**Instruction**
Reproduce verbatim the portion of the entries below that begins with the line containing "Column header reads voltage, in V." and runs through the end of the entries, with both ends included.

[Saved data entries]
Start of Block

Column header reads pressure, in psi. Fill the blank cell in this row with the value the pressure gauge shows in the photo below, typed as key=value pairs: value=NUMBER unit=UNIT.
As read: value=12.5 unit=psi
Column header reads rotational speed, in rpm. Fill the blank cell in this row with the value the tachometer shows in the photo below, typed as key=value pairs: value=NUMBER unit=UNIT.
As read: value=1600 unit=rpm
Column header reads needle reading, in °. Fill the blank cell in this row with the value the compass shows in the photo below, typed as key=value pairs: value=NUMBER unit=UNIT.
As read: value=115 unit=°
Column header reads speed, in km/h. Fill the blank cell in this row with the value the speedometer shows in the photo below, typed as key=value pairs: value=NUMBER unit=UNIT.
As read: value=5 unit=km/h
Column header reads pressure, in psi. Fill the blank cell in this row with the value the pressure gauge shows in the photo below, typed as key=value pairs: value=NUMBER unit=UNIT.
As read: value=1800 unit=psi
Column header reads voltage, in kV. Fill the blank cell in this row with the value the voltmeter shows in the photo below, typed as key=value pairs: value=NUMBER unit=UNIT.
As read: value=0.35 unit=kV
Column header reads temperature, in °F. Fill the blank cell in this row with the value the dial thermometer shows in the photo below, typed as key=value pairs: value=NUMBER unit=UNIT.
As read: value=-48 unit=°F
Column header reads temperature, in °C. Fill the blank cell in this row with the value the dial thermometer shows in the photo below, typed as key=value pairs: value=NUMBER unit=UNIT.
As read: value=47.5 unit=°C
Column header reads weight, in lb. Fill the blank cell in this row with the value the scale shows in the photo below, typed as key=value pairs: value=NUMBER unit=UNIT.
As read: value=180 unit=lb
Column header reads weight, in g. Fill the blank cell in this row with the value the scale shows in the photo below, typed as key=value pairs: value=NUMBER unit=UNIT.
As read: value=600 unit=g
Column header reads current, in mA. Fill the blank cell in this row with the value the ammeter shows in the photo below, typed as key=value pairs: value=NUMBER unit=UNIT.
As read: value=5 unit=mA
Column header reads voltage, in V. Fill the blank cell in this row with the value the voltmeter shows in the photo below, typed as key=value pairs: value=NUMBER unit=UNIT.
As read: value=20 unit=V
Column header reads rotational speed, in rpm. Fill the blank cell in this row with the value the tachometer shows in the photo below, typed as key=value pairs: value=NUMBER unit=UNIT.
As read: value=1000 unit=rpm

End of Block

**Answer below**
Column header reads voltage, in V. Fill the blank cell in this row with the value the voltmeter shows in the photo below, typed as key=value pairs: value=NUMBER unit=UNIT.
As read: value=20 unit=V
Column header reads rotational speed, in rpm. Fill the blank cell in this row with the value the tachometer shows in the photo below, typed as key=value pairs: value=NUMBER unit=UNIT.
As read: value=1000 unit=rpm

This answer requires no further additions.